土地を売却したり登記したりする際には、隣接地所有者との境界確定が必要となる場合が多くあります。しかしいざ境界を確認しようとすると様々な理由で不調に終わってしまうことは少なくありません。例えば、立会や書類締結に応じていただけない、境界に関する意見が食い違う、そもそも隣接地所有者の行方や存在が不明である等のケースがあります。そのような場合、裁判よりも短期間かつ安価に境界問題を解決するための制度として、2006年に導入されたのがこの筆界特定制度です。

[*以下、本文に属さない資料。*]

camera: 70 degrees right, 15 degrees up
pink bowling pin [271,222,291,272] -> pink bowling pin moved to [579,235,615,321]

筆界特定制度の大きな特徴の一つは、扱うのが「筆界」に限られるという点です。普段私たちがよく使う「境界」という言葉は、不動産登記法上の「筆界」と「所有権界」を総称して用いられていることがほとんどです。それぞれの概念を簡略化すると、「筆界」とは土地が登記された時に登記上定められた線であり、「所有権界」とは土地の所有者間の権利が及ぶ範囲のことであると言えます。つまり「筆界」は登記上定められている線であるため勝手に移動させることはできませんが、「所有権界」は私人間の同意で移動し得るものであるということです。筆界特定制度では、専門家による調査のもと、登記上定められている元々の「筆界」の位置を特定することとなります。

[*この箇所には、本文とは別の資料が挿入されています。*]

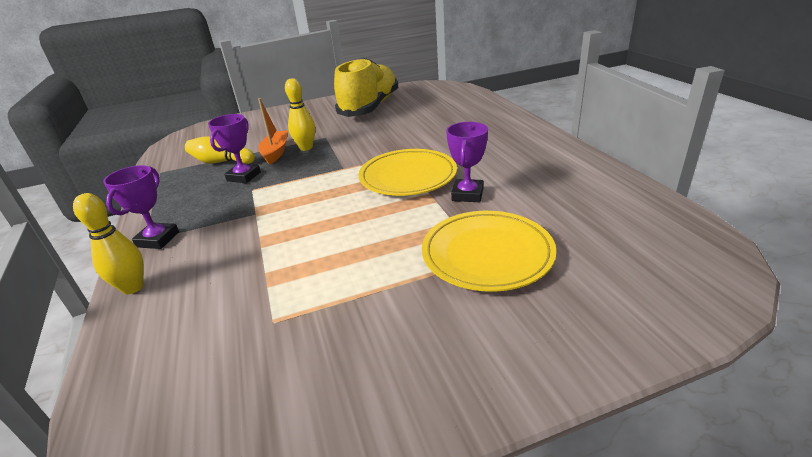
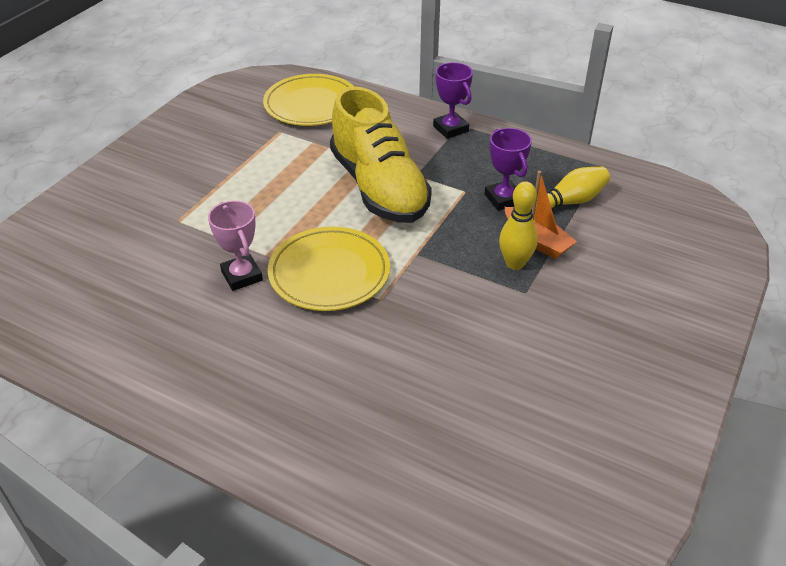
camera: 135 degrees right, 10 degrees up
yellow bowling pin [73,193,144,294] -> none
yellow shoe [334,58,398,117] -> yellow shoe moved to [330,86,432,223]
yellow plate [422,211,556,292] -> yellow plate moved to [263,74,354,126]
purple trophy [446,122,488,202] -> pink trophy [208,201,263,291]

筆界特定制度の最大のメリットは、その利用のしやすさにあります。時間面、費用面、精神面で大きな負担となる従来の裁判手続きと比較すると、筆界特定制度は比較的短期間(通常は半年~1年程度)かつ安価(通常は手数料数千~数万円+測量費用数十万円)に利用することができます。一方で、裁判のように筆界を確定させる効力があるわけではなく処分性もないため、その後の境界確定訴訟に対抗し得るものではありません。もっとも筆界特定がなされた後に境界確定訴訟が提訴された場合、筆界特定の結果が覆る判決が下されるケースはかなり少ないのが現実です。。

隣接地との間で境界トラブルが発生した場合は、解決手段の一つとして筆界特定制度の利用を検討なさることをお勧めいたします。

裁判外紛争解決手続(調査士会ADR)

裁判外紛争解決手続(調査士会ADR)とは、訴訟手続によらずに民事上の紛争の解決をしようとする当事者のため、公正な第三者が関与して、その解決を図る手続のことです。

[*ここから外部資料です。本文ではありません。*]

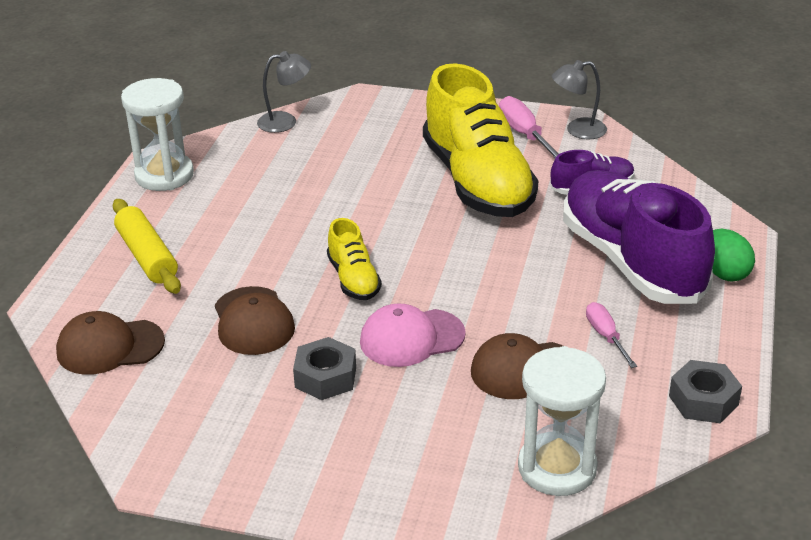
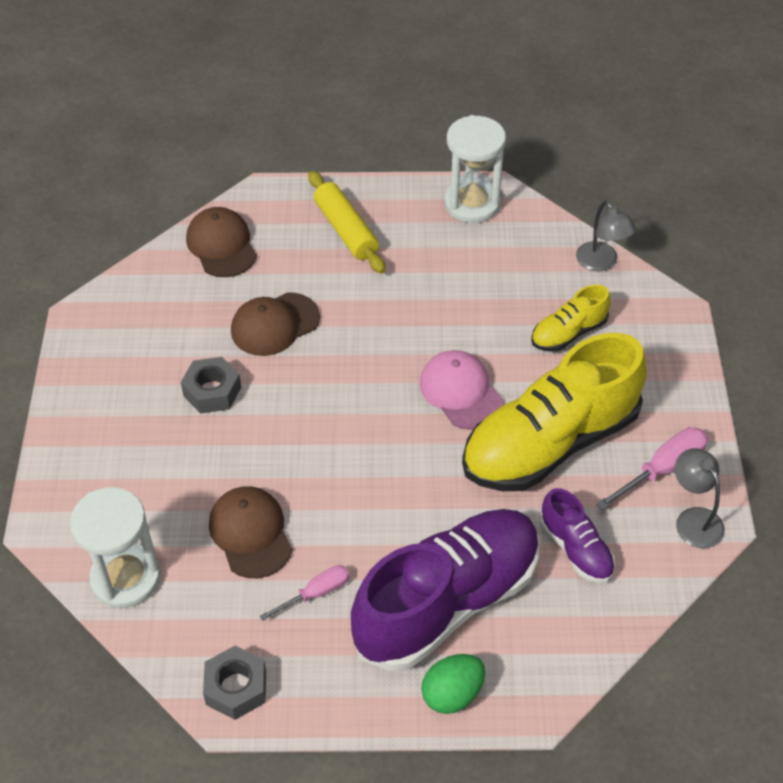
camera: 75 degrees right, 15 degrees up
yellow rolling pin [113,199,181,294] -> yellow rolling pin turned 75 degrees counterclockwise [309,171,385,274]
yellow shoe [327,218,382,300] -> yellow shoe moved to [531,285,611,351]
pink cap [360,303,466,367] -> pink cap moved to [420,350,504,430]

筆界特定制度が扱うのが「筆界」に限られるのに対し、調査士会ADRでは最終的に当事者間の和解により「所有権界」を決めることを目的としています。あくまで当事者間の話合いによる解決を図ることが目的となりますので、相手側が話合いに応じず協力が得られない場合には手続きを進めることができません。その他の業務とは異なり土地家屋調査士であれば誰でも調査士会ADRの代理業務を受任できるわけではなく、特別研修を修了し法務大臣の認定を受けたADR認定土地家屋調査士が弁護士と共同で受任する場合にのみ代理業務を行うことが可能となります。

調査士会ADRもやはり従来の裁判手続きと比較した場合に、短期間かつ安価で境界問題の解決が期待できることは大きなメリットであると言えます。また筆界特定制度では扱えない「所有権界」に関する境界問題の解決が期待できることもメリットの一つです。

いずれにしても数ある制度の中で何を活用し境界問題に対処するか判断するためには状況に応じた専門知識を必要としますので、いずれかの制度の利用を検討されている場合は、土地の筆界に関する業務の専門家である土地家屋調査士に相談なさることをお勧めいたします。